Ma deuxième interrogation porte sur la création d'un nouveau seuil d'âge à treize ans. Pour l'ensemble des associations de protection de l'enfance comme pour les experts médicaux, mais aussi pour une instance comme le Haut Conseil à l'égalité, un mineur de moins de treize ans est un enfant, dont la protection passe par un interdit clairement énoncé.
Contrairement à ce que vous avez laissé entendre à plusieurs reprises, madame la secrétaire d'État, il ne s'agit ni d'un recul, ni d'un niveau de protection moins élevé. Loin de supprimer le seuil de quinze ans, il s'agit au contraire de le compléter avec deux nouvelles infractions, afin de renforcer la protection quand il s'agit d'un enfant de moins de treize ans. Cette hypothèse a-t-elle été soumise à l'avis du Conseil d'État ? Est-elle constitutionnellement envisageable, ou bien la seule perspective d'une question prioritaire de constitutionnalité a-t-elle conduit à l'écarter ?
La correctionnalisation des viols – seuls 3 % sont jugés en cour d'assises – , dont les conséquences sur les victimes sont loin d'être négligeables, est très souvent dénoncée.
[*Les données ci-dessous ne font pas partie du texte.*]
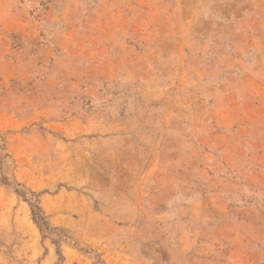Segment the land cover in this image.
Listing matches in <instances>:
<instances>
[{"label": "rangeland", "instance_id": "1", "mask_svg": "<svg viewBox=\"0 0 264 264\" xmlns=\"http://www.w3.org/2000/svg\"><path fill=\"white\" fill-rule=\"evenodd\" d=\"M0 264H264V0H0Z\"/></svg>", "mask_w": 264, "mask_h": 264}]
</instances>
C'est pourquoi l'inscription dans la loi de la question subsidiaire de la qualification d'atteinte sexuelle, qui vient légaliser une pratique déjà en cours dans les juridictions, mais aussi la création d'une nouvelle infraction d'atteinte sexuelle avec des peines plus lourdes, font craindre qu'il n'y ait aucune remise en cause véritable dans ce domaine.
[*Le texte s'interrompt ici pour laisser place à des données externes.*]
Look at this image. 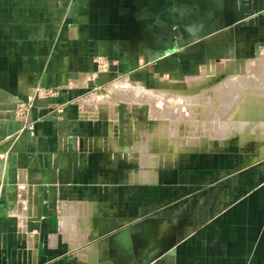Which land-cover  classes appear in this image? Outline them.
I'll return each mask as SVG.
<instances>
[{"label":"crops","instance_id":"crops-1","mask_svg":"<svg viewBox=\"0 0 264 264\" xmlns=\"http://www.w3.org/2000/svg\"><path fill=\"white\" fill-rule=\"evenodd\" d=\"M263 44L264 0H0V264H264V160L130 170L110 112L77 102Z\"/></svg>","mask_w":264,"mask_h":264},{"label":"rangeland","instance_id":"rangeland-1","mask_svg":"<svg viewBox=\"0 0 264 264\" xmlns=\"http://www.w3.org/2000/svg\"><path fill=\"white\" fill-rule=\"evenodd\" d=\"M95 59L98 71L110 70L106 56ZM148 72L151 78L144 80L119 74L77 100L80 110L89 116L99 106L110 112L120 138L117 141L118 134L111 135L109 144L126 157L127 169L136 167L143 173L171 165L213 169L219 160L223 169H229L231 161L240 166L264 160V133L253 130L261 129L264 116L252 117L244 102V91L256 86L258 80L264 82V44L254 56L208 58L188 73ZM261 89L259 104L264 103V85ZM54 92L53 87L37 88L17 102L16 117L24 120L28 114L19 115L20 104L26 103L30 110L37 96ZM24 127L35 134L32 123ZM1 190L0 184V197Z\"/></svg>","mask_w":264,"mask_h":264},{"label":"bare ground","instance_id":"bare-ground-1","mask_svg":"<svg viewBox=\"0 0 264 264\" xmlns=\"http://www.w3.org/2000/svg\"><path fill=\"white\" fill-rule=\"evenodd\" d=\"M246 66V65H245ZM262 80H263V78H262ZM255 82V81H254ZM263 85H264V82L263 81H260V80H258V82L256 83V86H254L252 89H249V90H245L244 92H245V107L247 108V110L249 109V110H252V113L250 114L252 117L253 116H258V118H260V117H262V116H264V113L262 114V112L260 111V109H263V112H264V103L263 104H259L258 102H257V99H258V101H259V98L260 97H262V99H263V96H261V95H259V93H260V90H262L261 89V86L263 87ZM239 90V89H238ZM264 92V91H263ZM230 93V92H229ZM260 96V97H259ZM259 97V98H258ZM255 102H256V104H255ZM262 102H263V100H262ZM242 106V105H241ZM193 109V108H192ZM257 110V111H253V110ZM250 112V111H249ZM255 112V113H254ZM243 113V112H242ZM248 113V112H247ZM260 113L262 114V115H260ZM238 114V113H237ZM241 114V113H240ZM239 115V114H238ZM242 115H240L239 117H241ZM249 116V115H248ZM248 118V117H247ZM249 118H251L250 116H249ZM256 119H257V117H256ZM252 119H250V121H251ZM263 120V119H262ZM256 121V120H255ZM259 121V120H258ZM257 121V122H258ZM257 122H256V125H257ZM260 123V122H259ZM261 123H262V127H261V129H254L253 128V130H255V132H256V130L257 131H262V133H264V121H261ZM254 125H255V123H253ZM236 125V124H235ZM237 126V125H236ZM233 127V126H232ZM235 129V128H234ZM249 129V128H248ZM231 130V129H230ZM229 130V131H230ZM251 130V129H250ZM249 130V131H250ZM228 132V131H227ZM248 132V131H247ZM249 133V132H248ZM251 133H253V132H251ZM251 133H249V134H251ZM254 134V133H253ZM252 134V135H253ZM251 135V136H252ZM260 135V134H259ZM254 136H258V135H255L254 134ZM247 138V137H246ZM254 138V137H253ZM259 138H260V136H259ZM258 138V139H259ZM257 139V140H258ZM246 140V139H245ZM261 156V155H260Z\"/></svg>","mask_w":264,"mask_h":264},{"label":"built area","instance_id":"built-area-1","mask_svg":"<svg viewBox=\"0 0 264 264\" xmlns=\"http://www.w3.org/2000/svg\"><path fill=\"white\" fill-rule=\"evenodd\" d=\"M20 111H19V115H21V116H25L26 115V113H28V111H29V106L26 104V103H22V104H20ZM27 116V115H26ZM30 124L31 123H27L25 126H28V127H30Z\"/></svg>","mask_w":264,"mask_h":264}]
</instances>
Notre responsabilité, ici, est de lever toutes les ambiguïtés de la législation actuelle, sans en créer de nouvelles. Elle est d'autant plus forte qu'à la nécessité de poursuivre des comportements anciens, mais désormais intolérables, s'ajoutent de nouveaux défis : l'apparition, via internet, de nouvelles formes de violences sexuelles et sexistes oblige à adapter, mais aussi à anticiper les réponses pénales. Le harcèlement en ligne, les raids numériques sont devenus les exemples types de ces nouvelles agressions liées au numérique et dont les jeunes filles sont les principales victimes.
L'article 3 a le mérite d'ouvrir la voie en prévoyant des sanctions pénales. Mais la lutte contre la cyber-violence exige, là encore, une action globale et urgente à la mesure même de la rapidité fulgurante à laquelle ces phénomènes massifs se répandent. Il n'est pas anodin que l'enquête Virage de 2016 n'ait pas intégré cette dimension.
Je terminerai en vous demandant de prendre en compte les outre-mer au-delà de l'article 5, en sorte que nous n'ayons pas à mener, en plus, le combat des moyens budgétaires.